(Saved entries)
◇ ◇ ◇ ◇
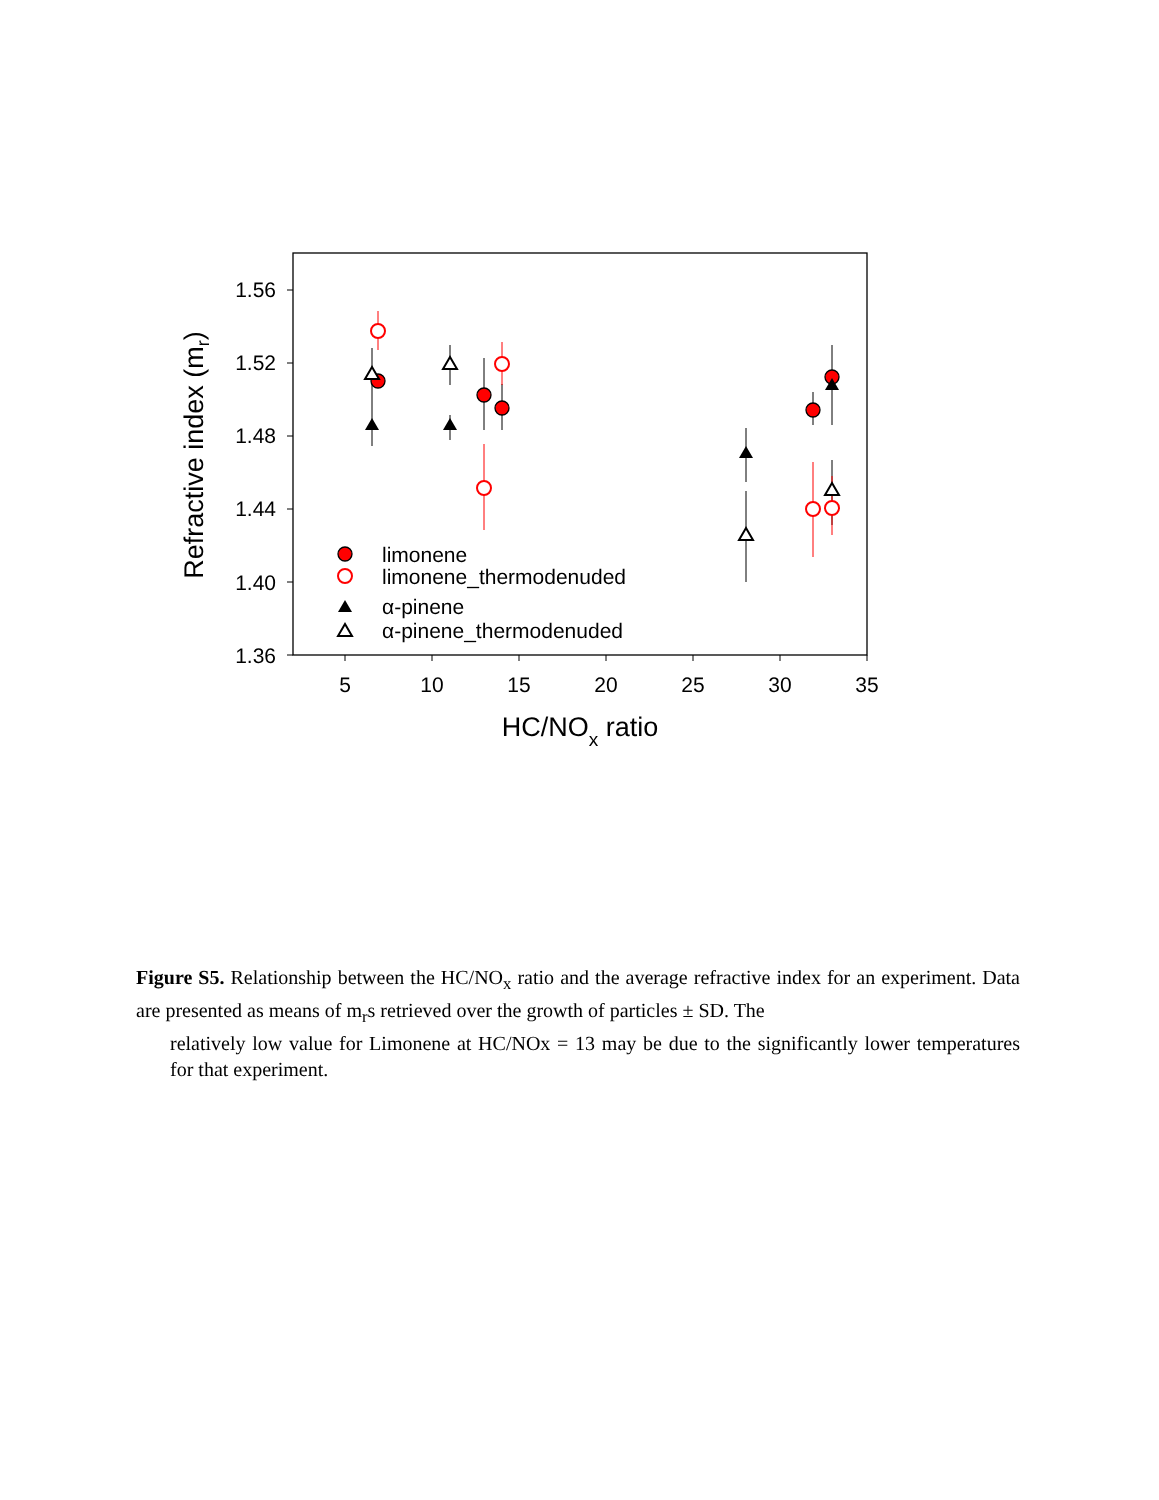1.56
1.52
1.48
1.44
1.40
1.36
5
10
15
20
25
30
35
HC/NOx ratio
Refractive index (mr)
limonene
limonene_thermodenuded
α-pinene
α-pinene_thermodenuded
Figure S5. Relationship between the HC/NO<sub>x</sub> ratio and the average refractive index for an experiment. Data are presented as means of m<sub>r</sub>s retrieved over the growth of particles ± SD. The
relatively low value for Limonene at HC/NOx = 13 may be due to the significantly lower temperatures for that experiment.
◇ ◇ ◇ ◇
What is expected:
Please transcribe the entries precisely and omit any images they hold.

Answer below:
1.56
1.52
1.48
1.44
1.40
1.36
5
10
15
20
25
30
35
HC/NOx ratio
Refractive index (mr)
limonene
limonene_thermodenuded
α-pinene
α-pinene_thermodenuded
Figure S5. Relationship between the HC/NO<sub>x</sub> ratio and the average refractive index for an experiment. Data are presented as means of m<sub>r</sub>s retrieved over the growth of particles ± SD. The
relatively low value for Limonene at HC/NOx = 13 may be due to the significantly lower temperatures for that experiment.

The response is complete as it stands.